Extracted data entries
______________________________

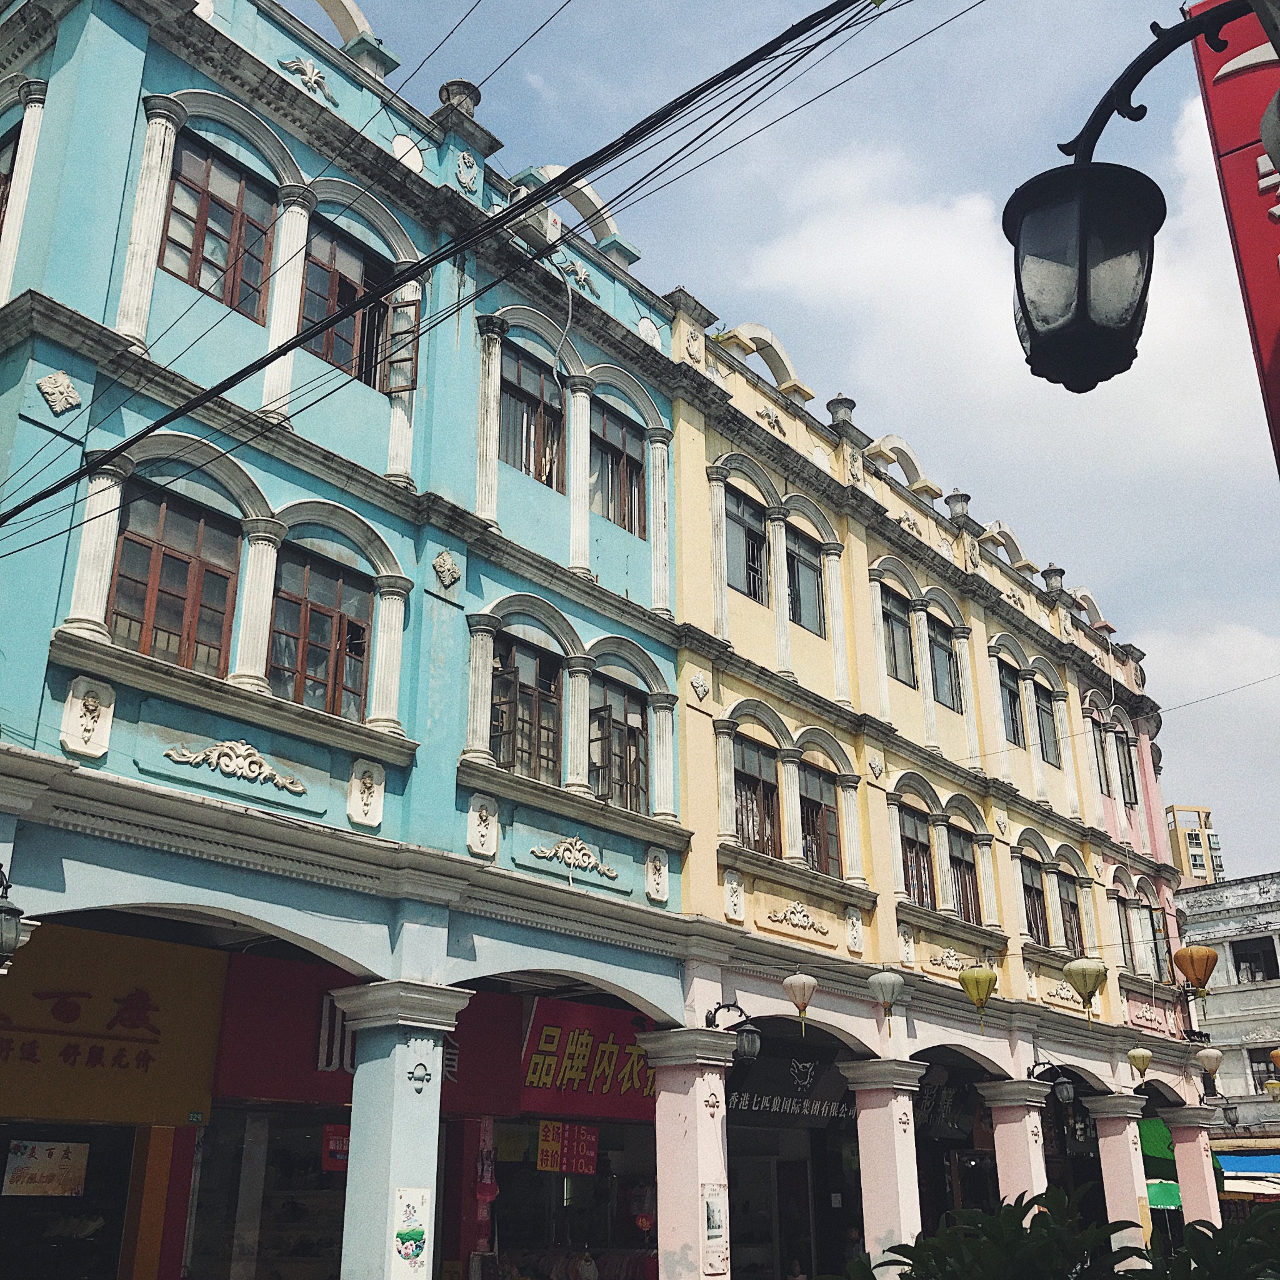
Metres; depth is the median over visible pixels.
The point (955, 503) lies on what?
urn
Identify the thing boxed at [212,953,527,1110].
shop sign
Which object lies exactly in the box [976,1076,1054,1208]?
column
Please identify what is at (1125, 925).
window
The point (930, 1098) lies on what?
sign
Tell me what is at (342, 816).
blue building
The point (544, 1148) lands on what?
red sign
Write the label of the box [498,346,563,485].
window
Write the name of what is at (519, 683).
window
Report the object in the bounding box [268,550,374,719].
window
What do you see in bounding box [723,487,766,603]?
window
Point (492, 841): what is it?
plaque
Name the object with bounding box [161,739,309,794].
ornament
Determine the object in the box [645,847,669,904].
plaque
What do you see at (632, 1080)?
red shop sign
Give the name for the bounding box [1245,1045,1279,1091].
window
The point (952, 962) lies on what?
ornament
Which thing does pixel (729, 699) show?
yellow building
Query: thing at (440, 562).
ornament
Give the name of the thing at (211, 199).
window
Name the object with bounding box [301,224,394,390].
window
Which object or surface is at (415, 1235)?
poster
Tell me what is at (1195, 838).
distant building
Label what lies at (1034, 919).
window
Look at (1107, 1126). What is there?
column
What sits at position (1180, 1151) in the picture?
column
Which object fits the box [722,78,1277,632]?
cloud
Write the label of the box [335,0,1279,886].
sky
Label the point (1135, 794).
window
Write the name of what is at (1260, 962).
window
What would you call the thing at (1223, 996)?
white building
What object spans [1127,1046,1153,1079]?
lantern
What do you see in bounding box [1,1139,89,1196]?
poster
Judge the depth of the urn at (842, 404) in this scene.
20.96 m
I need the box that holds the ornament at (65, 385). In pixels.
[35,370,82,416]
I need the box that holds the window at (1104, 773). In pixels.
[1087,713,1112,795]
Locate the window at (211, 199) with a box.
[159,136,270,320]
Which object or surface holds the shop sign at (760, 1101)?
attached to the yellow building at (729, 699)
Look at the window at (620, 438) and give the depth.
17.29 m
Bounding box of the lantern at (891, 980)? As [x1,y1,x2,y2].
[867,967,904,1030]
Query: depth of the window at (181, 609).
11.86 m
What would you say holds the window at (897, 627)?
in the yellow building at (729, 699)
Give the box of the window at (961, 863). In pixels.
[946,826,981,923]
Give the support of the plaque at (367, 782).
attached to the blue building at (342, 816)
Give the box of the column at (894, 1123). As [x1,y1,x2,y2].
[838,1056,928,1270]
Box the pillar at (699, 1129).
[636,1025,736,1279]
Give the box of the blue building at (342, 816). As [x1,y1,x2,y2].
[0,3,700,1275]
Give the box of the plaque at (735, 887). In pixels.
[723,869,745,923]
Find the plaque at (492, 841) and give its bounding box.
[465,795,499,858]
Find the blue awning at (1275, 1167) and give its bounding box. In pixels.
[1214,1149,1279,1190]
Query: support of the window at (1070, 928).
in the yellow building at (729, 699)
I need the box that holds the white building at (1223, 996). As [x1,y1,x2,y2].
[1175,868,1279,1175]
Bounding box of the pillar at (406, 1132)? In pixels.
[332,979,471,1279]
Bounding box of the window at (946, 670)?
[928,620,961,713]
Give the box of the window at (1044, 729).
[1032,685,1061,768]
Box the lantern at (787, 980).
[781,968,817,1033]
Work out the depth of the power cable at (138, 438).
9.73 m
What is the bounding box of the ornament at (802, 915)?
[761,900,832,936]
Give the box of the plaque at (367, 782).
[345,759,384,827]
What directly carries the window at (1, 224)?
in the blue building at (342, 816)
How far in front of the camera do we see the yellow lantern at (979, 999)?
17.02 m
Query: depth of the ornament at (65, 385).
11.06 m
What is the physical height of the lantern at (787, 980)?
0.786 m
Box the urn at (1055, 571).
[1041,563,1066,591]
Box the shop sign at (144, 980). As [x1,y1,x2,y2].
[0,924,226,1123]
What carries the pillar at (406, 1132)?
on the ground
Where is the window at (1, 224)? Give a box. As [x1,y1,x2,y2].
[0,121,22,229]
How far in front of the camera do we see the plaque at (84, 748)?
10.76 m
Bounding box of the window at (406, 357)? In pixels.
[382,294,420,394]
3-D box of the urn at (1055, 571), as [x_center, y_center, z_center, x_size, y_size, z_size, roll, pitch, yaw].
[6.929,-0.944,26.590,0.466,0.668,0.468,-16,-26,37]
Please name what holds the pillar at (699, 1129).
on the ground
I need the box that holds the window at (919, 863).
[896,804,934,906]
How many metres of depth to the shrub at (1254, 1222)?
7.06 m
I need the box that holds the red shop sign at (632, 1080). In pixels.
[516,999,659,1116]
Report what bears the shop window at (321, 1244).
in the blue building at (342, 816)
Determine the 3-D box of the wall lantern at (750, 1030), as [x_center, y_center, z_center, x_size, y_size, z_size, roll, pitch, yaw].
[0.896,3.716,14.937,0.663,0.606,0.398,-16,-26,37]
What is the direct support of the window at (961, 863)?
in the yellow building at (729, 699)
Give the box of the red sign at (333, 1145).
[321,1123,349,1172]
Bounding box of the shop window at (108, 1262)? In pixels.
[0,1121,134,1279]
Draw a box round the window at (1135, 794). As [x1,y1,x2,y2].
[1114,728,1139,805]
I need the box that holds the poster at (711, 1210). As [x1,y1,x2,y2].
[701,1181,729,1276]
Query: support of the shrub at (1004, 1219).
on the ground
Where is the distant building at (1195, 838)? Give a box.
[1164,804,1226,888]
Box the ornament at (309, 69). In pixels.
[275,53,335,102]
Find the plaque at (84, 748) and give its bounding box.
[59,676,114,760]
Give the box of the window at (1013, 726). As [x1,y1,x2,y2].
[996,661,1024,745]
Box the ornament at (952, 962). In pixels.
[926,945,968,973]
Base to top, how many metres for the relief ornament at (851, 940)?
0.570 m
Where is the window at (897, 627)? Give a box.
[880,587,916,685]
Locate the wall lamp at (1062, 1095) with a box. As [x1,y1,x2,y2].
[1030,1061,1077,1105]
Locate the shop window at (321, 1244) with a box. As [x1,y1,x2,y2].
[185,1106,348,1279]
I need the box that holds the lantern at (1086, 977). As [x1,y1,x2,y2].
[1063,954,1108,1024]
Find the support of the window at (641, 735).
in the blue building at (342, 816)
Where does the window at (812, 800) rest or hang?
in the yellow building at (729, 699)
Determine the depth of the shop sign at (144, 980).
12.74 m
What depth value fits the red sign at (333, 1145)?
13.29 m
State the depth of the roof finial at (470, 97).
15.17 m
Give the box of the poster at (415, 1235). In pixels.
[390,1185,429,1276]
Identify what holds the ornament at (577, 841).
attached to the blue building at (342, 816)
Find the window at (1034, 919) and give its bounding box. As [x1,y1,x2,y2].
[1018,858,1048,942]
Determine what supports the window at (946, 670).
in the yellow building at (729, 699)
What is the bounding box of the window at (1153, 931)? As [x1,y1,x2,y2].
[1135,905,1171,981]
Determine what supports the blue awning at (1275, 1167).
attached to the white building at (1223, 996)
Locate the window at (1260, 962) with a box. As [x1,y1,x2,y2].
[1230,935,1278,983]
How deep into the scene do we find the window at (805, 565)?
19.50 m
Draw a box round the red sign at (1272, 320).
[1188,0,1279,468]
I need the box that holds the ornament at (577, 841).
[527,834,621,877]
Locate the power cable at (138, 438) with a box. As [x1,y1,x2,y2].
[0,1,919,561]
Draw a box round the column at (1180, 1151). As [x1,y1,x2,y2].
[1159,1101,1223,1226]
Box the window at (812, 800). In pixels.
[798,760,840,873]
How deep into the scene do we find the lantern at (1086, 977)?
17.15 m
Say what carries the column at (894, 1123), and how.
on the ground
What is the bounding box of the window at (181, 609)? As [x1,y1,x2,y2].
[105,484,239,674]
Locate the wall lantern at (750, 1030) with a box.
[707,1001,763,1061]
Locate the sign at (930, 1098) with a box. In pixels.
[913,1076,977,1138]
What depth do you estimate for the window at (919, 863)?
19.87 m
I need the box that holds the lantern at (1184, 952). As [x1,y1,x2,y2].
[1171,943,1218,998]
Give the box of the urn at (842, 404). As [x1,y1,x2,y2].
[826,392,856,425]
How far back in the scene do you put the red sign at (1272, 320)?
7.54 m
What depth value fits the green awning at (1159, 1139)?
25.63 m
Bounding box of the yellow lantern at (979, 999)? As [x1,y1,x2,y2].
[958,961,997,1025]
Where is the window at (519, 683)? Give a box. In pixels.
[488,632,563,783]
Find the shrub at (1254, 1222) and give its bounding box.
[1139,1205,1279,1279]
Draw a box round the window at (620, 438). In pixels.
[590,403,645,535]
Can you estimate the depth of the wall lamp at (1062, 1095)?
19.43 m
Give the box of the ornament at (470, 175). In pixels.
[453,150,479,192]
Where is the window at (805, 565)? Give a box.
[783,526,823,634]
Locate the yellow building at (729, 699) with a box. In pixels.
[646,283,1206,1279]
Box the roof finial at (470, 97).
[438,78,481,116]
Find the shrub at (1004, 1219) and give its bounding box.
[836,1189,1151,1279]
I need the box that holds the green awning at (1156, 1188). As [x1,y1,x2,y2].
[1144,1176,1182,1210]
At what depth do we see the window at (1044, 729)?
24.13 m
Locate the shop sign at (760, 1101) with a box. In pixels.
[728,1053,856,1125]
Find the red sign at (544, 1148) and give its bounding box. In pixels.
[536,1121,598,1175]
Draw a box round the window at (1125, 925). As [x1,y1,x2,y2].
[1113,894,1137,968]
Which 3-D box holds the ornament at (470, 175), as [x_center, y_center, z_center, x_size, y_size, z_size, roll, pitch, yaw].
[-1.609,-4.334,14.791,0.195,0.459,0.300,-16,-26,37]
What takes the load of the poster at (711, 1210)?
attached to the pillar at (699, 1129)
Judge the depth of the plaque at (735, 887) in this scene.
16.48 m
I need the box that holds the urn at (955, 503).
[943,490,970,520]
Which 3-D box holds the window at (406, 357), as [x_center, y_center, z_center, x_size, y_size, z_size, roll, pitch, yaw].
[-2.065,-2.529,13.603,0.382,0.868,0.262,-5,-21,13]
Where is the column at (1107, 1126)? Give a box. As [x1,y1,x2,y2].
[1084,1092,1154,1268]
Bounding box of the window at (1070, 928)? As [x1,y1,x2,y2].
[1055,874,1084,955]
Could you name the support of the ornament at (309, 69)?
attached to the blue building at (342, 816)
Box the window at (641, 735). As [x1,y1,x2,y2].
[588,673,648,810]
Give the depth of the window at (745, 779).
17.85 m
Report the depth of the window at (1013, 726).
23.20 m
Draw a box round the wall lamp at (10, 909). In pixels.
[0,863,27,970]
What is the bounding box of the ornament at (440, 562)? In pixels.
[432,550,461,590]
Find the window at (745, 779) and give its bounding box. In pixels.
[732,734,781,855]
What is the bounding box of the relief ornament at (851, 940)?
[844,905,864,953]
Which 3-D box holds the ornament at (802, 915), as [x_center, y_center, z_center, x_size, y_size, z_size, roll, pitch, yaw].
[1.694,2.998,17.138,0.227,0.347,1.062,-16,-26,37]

______________________________

Exercise directions:
Your answer must be the line that contains "Report the depth" and every line after it to the end of the records, reproduced exactly.

Solved problem:
Report the depth of the window at (1013, 726).
23.20 m
Draw a box round the wall lamp at (10, 909). In pixels.
[0,863,27,970]
What is the bounding box of the ornament at (440, 562)? In pixels.
[432,550,461,590]
Find the window at (745, 779) and give its bounding box. In pixels.
[732,734,781,855]
What is the bounding box of the relief ornament at (851, 940)?
[844,905,864,953]
Which 3-D box holds the ornament at (802, 915), as [x_center, y_center, z_center, x_size, y_size, z_size, roll, pitch, yaw].
[1.694,2.998,17.138,0.227,0.347,1.062,-16,-26,37]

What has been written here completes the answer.